→ **Source passage**
Lecture 6: The Normal Model

1 Normal Models

We start investigating the normal model, which is one of the most widely used models in statistics. It is also the first model with more than one parameter that we will study. We will start with inference for the mean \(\theta\) conditional on the variance \(\sigma^2\) and then move to joint inference for \((\theta,\sigma^2)\).

We will be working with the conditional prior \(p(\theta\mid\sigma^2)\) and conditional posterior \(p(\theta\mid y_1,\ldots,y_n,\sigma^2)\) for \(\theta\) given \(\sigma^2\). We will relax the assumption that \(\sigma^2\) is known later in the lecture and move to joint inference for \((\theta,\sigma^2)\).

→ **Given data**

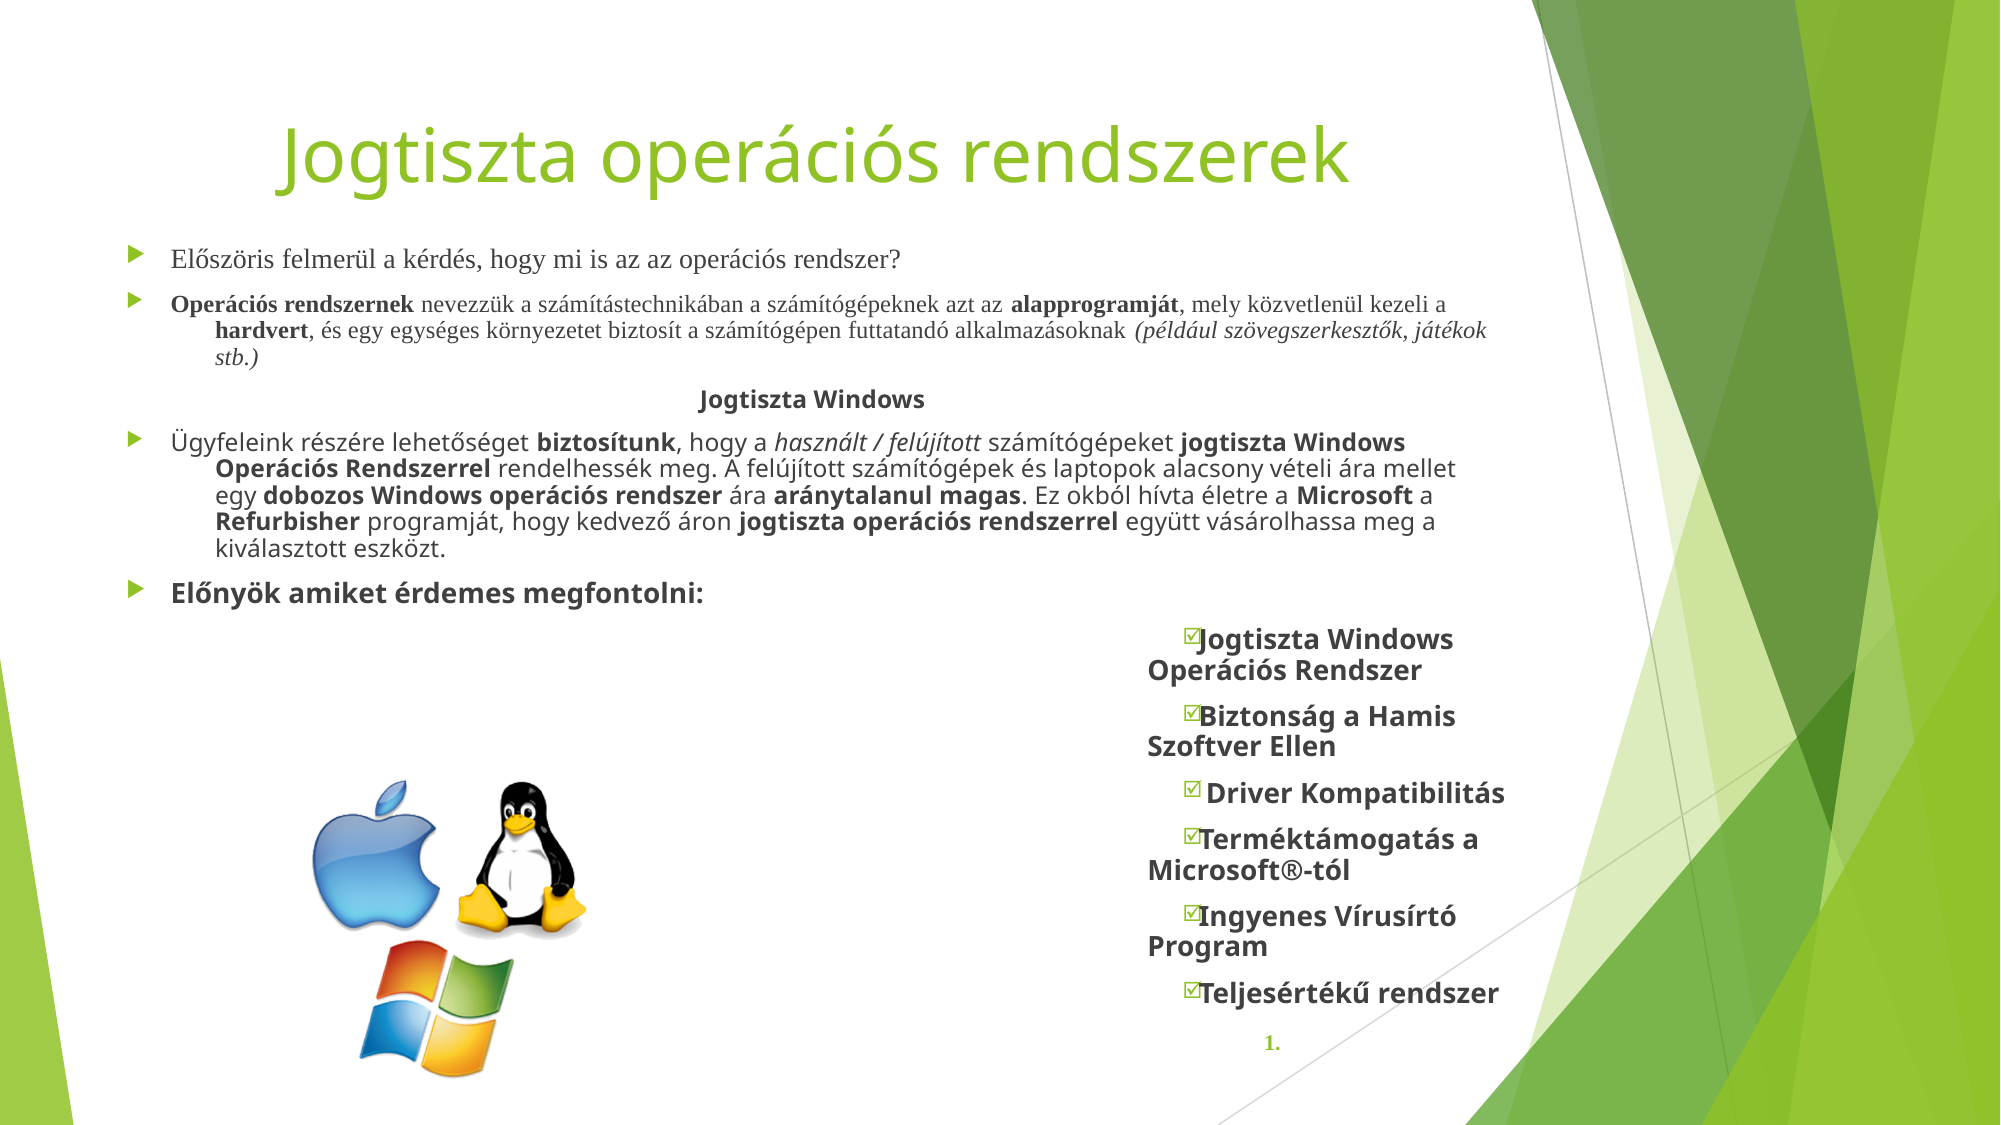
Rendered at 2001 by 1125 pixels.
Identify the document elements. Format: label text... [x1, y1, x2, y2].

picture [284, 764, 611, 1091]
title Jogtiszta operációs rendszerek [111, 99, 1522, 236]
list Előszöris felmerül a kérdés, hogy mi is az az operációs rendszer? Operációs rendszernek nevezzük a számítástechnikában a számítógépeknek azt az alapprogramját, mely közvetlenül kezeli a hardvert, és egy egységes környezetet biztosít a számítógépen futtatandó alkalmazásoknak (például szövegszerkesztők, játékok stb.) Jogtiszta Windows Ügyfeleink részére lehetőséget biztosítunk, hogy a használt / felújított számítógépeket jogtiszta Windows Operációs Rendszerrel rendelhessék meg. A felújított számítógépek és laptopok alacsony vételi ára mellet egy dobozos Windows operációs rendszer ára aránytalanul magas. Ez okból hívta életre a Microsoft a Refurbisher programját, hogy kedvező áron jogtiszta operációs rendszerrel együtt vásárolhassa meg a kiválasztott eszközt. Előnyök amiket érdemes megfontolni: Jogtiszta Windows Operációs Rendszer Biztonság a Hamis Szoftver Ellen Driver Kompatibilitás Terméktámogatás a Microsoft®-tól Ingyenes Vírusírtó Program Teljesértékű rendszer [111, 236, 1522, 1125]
---
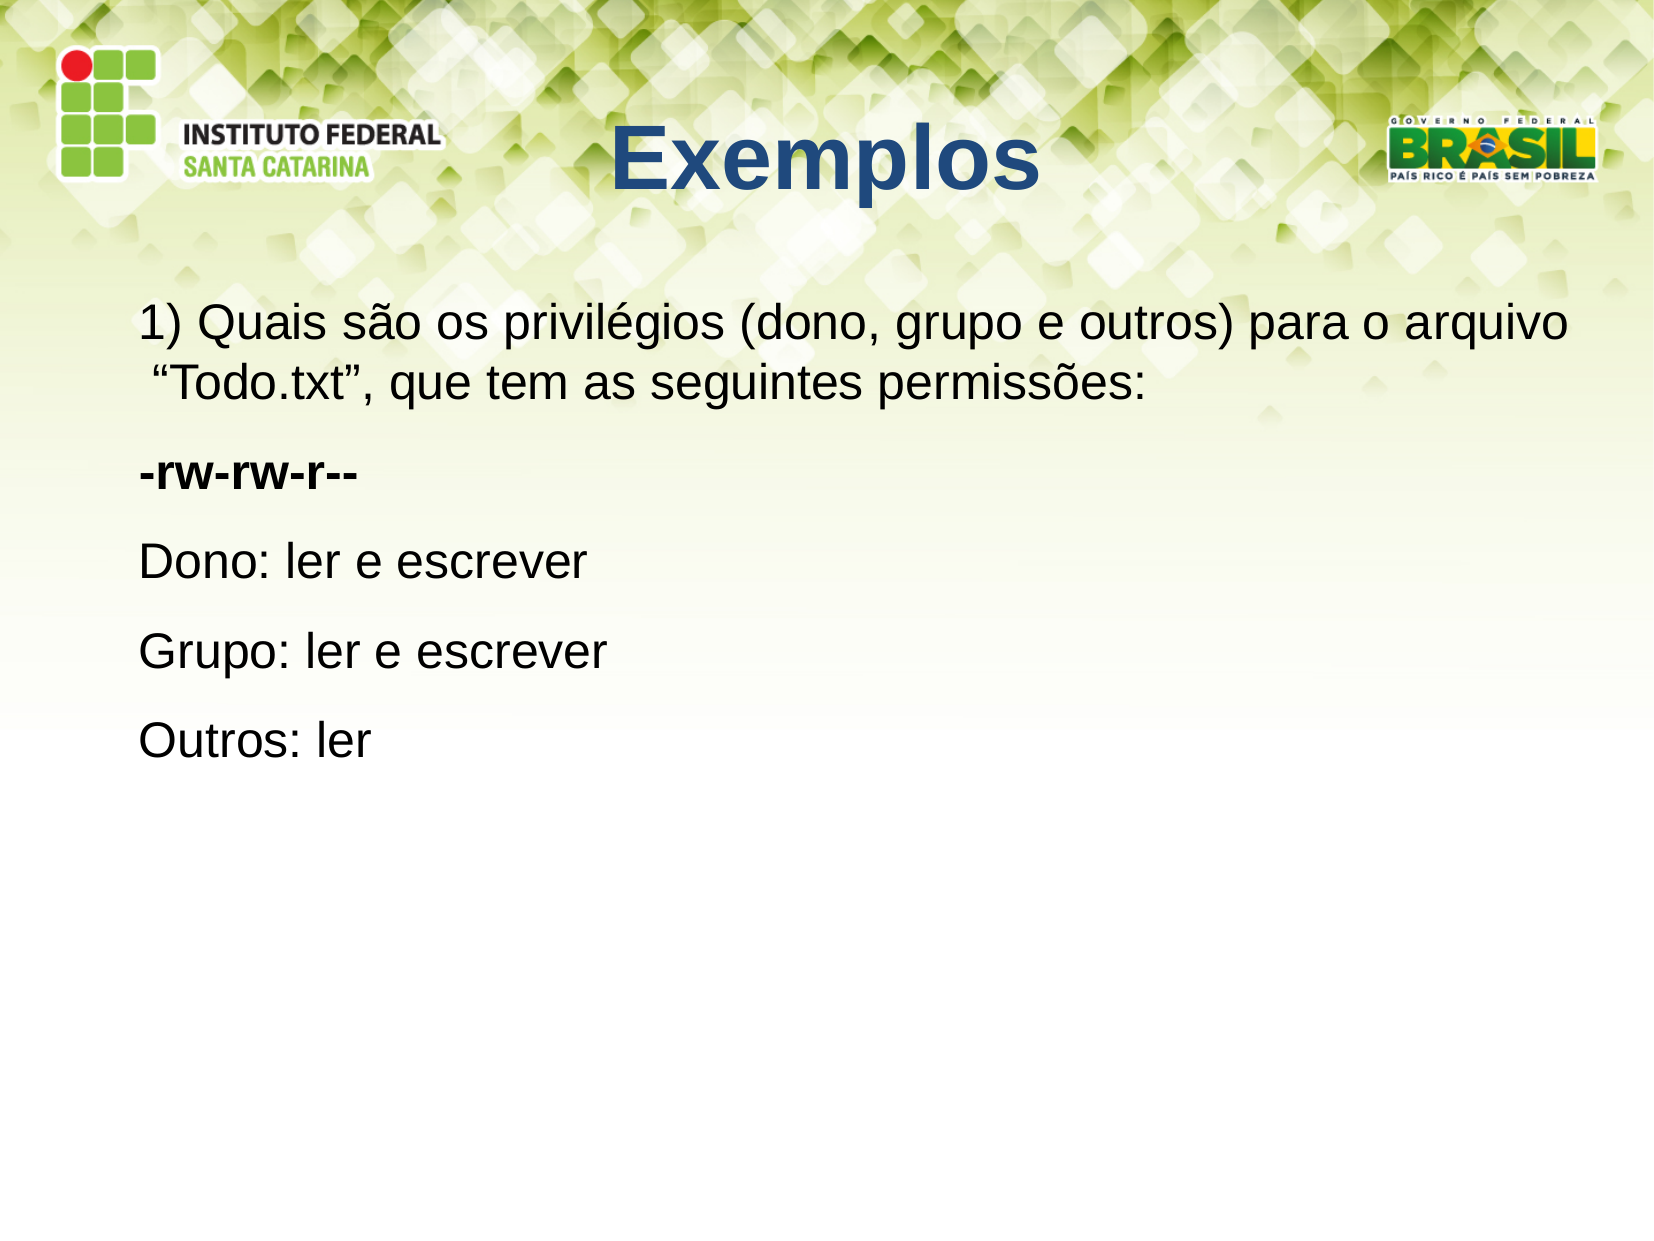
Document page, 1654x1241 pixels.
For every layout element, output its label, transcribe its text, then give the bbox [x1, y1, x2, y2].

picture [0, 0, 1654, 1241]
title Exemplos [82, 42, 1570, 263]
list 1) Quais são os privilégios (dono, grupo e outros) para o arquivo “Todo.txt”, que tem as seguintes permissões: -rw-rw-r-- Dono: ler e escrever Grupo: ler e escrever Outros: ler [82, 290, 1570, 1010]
==
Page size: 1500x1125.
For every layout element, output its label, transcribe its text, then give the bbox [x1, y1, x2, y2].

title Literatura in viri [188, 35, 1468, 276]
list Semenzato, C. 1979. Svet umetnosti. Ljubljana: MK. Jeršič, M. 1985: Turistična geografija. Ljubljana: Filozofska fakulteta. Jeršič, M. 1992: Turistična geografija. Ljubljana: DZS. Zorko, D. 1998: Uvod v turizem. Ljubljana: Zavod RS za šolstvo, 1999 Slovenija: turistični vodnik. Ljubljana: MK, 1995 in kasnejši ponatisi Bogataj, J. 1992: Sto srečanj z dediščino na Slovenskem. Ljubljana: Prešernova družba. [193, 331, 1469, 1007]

→ **To be done**
1. In the lecture excerpt on the normal model, what sets the normal model apart from the models studied before it?
2. Reproduce everything in the lecture excerpt on the normal model from "We will be working" down to "and move to joint inference for \((\theta,\sigma^2)\).".
The entries have no connection to the lecture excerpt on the normal model.

→ **Outputs for the tasks**
1. It is the first model with more than one parameter to be studied.

2.
We will be working with the conditional prior \(p(\theta\mid\sigma^2)\) and conditional posterior \(p(\theta\mid y_1,\ldots,y_n,\sigma^2)\) for \(\theta\) given \(\sigma^2\). We will relax the assumption that \(\sigma^2\) is known later in the lecture and move to joint inference for \((\theta,\sigma^2)\).